A Preliminary Study on an Intelligent Segmentation and Classification Model for Amygdala-Hippocampus MRI Images in Alzheimer's Disease.
Authors
Affiliations (3)
Affiliations (3)
- Radiology Department, Huashan Hospital, Affiliated with Fudan University, Shanghai 200040, China (S.L., D.G.).
- Academy for Engineering and Technology, Fudan University, Shanghai 200032, China (K.Z.).
- Radiology Department, Huashan Hospital, Affiliated with Fudan University, Shanghai 200040, China (S.L., D.G.); Shanghai Engineering Research Center of Intelligent Imaging for Critical Brain Diseases, Shanghai 200031, China (D.G.); Institute of Functional and Molecular Medical Imaging, Fudan University, Shanghai 200032, China (D.G.). Electronic address: [email protected].
Abstract
This study developed a deep learning model for segmenting and classifying the amygdala-hippocampus in Alzheimer's disease (AD), using a large-scale neuroimaging dataset to improve early AD detection and intervention. We collected 1000 healthy controls (HC) and 1000 AD patients as internal training data from 15 Chinese medical centers. The independent external validation dataset was sourced from another three centers. All subjects underwent neuroimaging and neuropsychological assessments. A semi-automated annotation pipeline was used: the amygdala-hippocampus of 200 cases in each group were manually annotated to train the U²-Net segmentation model, followed by model annotation of 800 cases with iterative refinement. The DenseNet-121 architecture was built for automated classification. The robustness of the model was evaluated using an external validation set. All 18 medical centers were distributed across diverse geographical regions in China. AD patients had lower MMSE/MoCA scores. Amygdala and hippocampal volumes were smaller in AD. Semi-automated annotation improved segmentation with DSC all exceeding 0.88 (P<0.001). The final DSC of the 2000-case cohort was 0.914 in the training set and 0.896 in the testing set. The classification model achieved an AUC of 0.905. The external validation set comprised 100 cases in each group, and it can achieve an AUC of 0.835. The amygdala-hippocampus recognition precision may be improved by the deep learning-based semi-automated approach and classification model, which will help with AD evaluation, diagnosis, and clinical AI application.

........

§ REQUIRED TASKS:
- a) Do these statements agree with the Alzheimer's MRI abstract? For each, answer yes or no and quote the deciding words. (i) The internal training data came from 15 Chinese medical centers. (ii) The U²-Net architecture was used for automated classification. (iii) The model reached an AUC of 0.905 on the external validation set.
- b) How would you turn the paragraph of the Alzheimer's MRI abstract beginning "This study developed a deep learning model" into a shorter list that keeps its main facts?
- c) What is the Alzheimer's MRI abstract's content in two sentences?
The material that comes next is separate from the Alzheimer's MRI abstract.

§ DATASET EXTRACT:

........

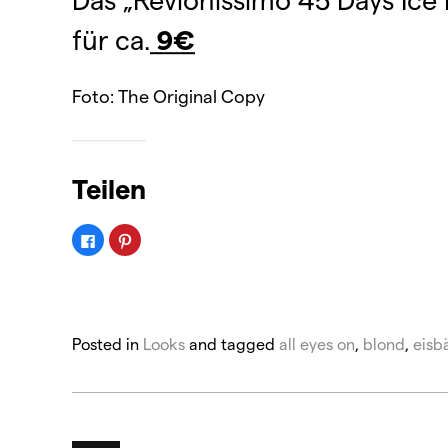
für ca.
9€
Foto: The Original Copy
Teilen
K
K
l
l
i
i
c
c
k
k
,
,
u
u
m
m
a
a
Posted in
Looks
and tagged
all eyes on
,
blond
,
eisb
u
u
f
f
F
P
a
i
c
n
e
t
b
e
o
r
o
e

........

§ ACTIVITY ANSWERS:
- a)
(i) Yes: "We collected 1000 healthy controls (HC) and 1000 AD patients as internal training data from 15 Chinese medical centers."
(ii) No: "The DenseNet-121 architecture was built for automated classification."
(iii) No: "The external validation set comprised 100 cases in each group, and it can achieve an AUC of 0.835."

- b)
- Aim: a deep learning model to segment and classify the amygdala-hippocampus in Alzheimer's disease (AD), supporting early detection and intervention.
- Internal data: 1000 healthy controls and 1000 AD patients from 15 Chinese medical centers. External validation data came from three other centers, and all 18 centers span diverse regions of China.
- All subjects had neuroimaging and neuropsychological assessments.
- Annotation: 200 manually annotated cases per group trained a U²-Net segmentation model. The model then annotated 800 cases with iterative refinement.
- Classification: DenseNet-121.
- Findings: AD patients had lower MMSE/MoCA scores and smaller amygdala and hippocampal volumes.
- Segmentation: all DSC values exceeded 0.88 (P<0.001). The final DSC was 0.914 in training and 0.896 in testing.
- Classification: AUC of 0.905. On external validation (100 cases per group), AUC was 0.835.
- Conclusion: the approach may improve amygdala-hippocampus recognition precision and aid AD evaluation, diagnosis, and clinical AI application.

- c) Using 2000 cases from 15 Chinese medical centers, the study trained a U²-Net model with semi-automated annotation to segment the amygdala-hippocampus and a DenseNet-121 model to classify AD, reaching a testing DSC of 0.896 and an AUC of 0.905, with an AUC of 0.835 on external validation. The authors conclude that this approach may improve amygdala-hippocampus recognition precision and help with AD evaluation, diagnosis, and clinical AI application.